Ceux qui dénient que des élections nationales constituent une solution raisonnable à la question d’al-Assad — une fois les réformes démocratiques pluralistes assurées avec lui et son parti pour les admettre, — là je les juge : sont des fous. Sans prospective d’un avenir immédiat et futur qui n’advienne pas en instabilité violente durable,, comme dès à présent l’exemple nous est donné de part et d’autre, en Libye et en Iraq, avec le contre-exemple de la stabilité de l’Égypte, tout autant négative (renversement d’une dictature militaire, constitution démocratique d’une dictature sociale de la majorité communautaire — par défaillance juridique de la constitution qui a servi de base, — et putsch pour la restauration de la dictature militaire). Dans tous les cas un chaos morbide perpétuel sur fond de radicalisations revanchardes au long de la succession des décennies, dans un État imposé par l’ingérence et l’occupation...
En ajoutant le mauvais travail dans les consciences que cela produirait au sein des pays d’Europe où de larges minorités se sentiraient davantage flouées — d’autant plus que le problème de la Palestine, qui est loin d’être étranger à la guerre de Syrie, ne parvienne pas à un règlement équitable, lequel à ce stade de colonisation israélienne globale des territoires palestiniens dans les limites de 1967, concédés aux palestiniens dans les accords d’Oslo, ne pourrait plus être pour le moins qu’un Etat bi-national égalitaire pour tous, et pour le plus : une seule démocratie pour tous. Et ce n’est pas demain la veille, sauf accident.

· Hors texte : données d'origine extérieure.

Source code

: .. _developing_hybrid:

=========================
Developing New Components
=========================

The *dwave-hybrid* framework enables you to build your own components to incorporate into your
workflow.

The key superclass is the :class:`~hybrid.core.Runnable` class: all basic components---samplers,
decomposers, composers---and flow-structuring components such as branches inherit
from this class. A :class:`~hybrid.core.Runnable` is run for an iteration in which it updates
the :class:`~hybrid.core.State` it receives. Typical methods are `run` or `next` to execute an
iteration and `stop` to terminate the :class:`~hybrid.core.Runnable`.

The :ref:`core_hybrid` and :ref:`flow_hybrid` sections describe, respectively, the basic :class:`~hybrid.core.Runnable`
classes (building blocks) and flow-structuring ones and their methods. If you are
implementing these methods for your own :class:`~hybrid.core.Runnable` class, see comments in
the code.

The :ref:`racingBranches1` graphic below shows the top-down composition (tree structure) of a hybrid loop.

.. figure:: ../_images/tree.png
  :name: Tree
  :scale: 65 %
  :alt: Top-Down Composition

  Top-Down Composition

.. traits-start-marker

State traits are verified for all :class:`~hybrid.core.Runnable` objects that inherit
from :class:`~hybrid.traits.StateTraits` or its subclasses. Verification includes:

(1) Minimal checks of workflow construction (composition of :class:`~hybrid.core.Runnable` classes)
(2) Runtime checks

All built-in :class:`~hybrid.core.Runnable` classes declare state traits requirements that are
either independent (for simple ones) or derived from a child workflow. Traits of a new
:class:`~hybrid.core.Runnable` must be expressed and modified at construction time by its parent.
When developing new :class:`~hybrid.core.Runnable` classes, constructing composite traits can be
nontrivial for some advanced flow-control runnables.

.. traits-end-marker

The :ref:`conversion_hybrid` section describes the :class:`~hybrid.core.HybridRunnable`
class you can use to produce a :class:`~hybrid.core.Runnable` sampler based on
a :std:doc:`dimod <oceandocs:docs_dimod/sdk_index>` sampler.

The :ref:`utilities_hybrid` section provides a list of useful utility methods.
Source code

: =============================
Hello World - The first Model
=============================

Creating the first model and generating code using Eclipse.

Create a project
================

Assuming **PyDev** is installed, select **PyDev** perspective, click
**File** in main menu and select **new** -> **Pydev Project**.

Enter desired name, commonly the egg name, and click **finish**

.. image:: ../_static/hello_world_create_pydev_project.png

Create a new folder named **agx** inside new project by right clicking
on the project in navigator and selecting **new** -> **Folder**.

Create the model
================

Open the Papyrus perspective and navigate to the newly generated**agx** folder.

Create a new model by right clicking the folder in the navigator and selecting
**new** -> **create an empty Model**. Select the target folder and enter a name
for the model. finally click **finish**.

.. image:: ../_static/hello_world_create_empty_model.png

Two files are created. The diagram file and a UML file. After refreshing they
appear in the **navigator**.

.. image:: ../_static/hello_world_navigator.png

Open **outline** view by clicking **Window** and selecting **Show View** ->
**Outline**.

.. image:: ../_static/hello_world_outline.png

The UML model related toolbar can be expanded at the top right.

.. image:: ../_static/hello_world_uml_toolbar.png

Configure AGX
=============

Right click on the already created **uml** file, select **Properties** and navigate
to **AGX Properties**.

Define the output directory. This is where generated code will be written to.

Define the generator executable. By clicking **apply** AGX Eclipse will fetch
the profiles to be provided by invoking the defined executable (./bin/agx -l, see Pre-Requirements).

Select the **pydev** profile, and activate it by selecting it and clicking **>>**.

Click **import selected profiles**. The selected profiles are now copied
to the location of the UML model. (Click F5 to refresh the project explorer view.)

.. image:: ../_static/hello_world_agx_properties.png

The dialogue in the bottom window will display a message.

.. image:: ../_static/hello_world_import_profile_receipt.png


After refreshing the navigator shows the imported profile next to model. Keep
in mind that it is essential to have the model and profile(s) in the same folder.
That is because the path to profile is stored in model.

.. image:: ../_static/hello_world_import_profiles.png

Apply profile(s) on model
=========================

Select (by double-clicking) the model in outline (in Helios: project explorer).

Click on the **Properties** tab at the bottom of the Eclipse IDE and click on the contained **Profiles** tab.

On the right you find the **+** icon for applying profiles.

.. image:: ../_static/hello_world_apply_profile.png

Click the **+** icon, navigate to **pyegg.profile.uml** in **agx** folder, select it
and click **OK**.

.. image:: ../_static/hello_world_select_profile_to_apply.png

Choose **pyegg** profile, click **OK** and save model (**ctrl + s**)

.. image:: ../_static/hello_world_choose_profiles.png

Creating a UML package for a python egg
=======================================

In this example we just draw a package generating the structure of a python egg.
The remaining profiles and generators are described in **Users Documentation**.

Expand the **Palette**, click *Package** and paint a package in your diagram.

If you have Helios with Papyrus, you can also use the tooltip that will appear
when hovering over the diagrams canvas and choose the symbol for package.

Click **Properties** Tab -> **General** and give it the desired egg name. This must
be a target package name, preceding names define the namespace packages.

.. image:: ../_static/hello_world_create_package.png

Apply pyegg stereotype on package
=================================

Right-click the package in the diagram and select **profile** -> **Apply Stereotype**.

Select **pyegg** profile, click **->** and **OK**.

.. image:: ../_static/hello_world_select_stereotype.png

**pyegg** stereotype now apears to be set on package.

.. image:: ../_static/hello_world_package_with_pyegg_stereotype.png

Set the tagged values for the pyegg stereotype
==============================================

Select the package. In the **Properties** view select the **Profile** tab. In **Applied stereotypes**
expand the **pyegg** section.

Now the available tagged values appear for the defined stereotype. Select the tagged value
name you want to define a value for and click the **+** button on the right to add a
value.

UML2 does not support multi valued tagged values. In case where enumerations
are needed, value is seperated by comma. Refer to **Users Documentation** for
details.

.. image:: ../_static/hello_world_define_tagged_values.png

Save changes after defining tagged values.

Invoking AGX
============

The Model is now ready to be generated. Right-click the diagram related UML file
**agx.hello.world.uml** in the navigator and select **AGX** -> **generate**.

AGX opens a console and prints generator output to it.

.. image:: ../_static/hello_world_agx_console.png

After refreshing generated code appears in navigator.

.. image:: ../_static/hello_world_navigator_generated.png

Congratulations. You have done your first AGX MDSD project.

Je dirais même que de la possibilité d’un règlement démocratique en Syrie dépendent le statut démocratique possible du Liban, et la résolution du problème palestinien. Voilà pourquoi je souhaite de tous mes vœux que la guerre en Syrie s’achève par une résolution démocratique nationale internationalement reconnue, et le plus vite possible, al-Assad ou pas, pourvu que démocratie constitutionnelle pour tous il y ait.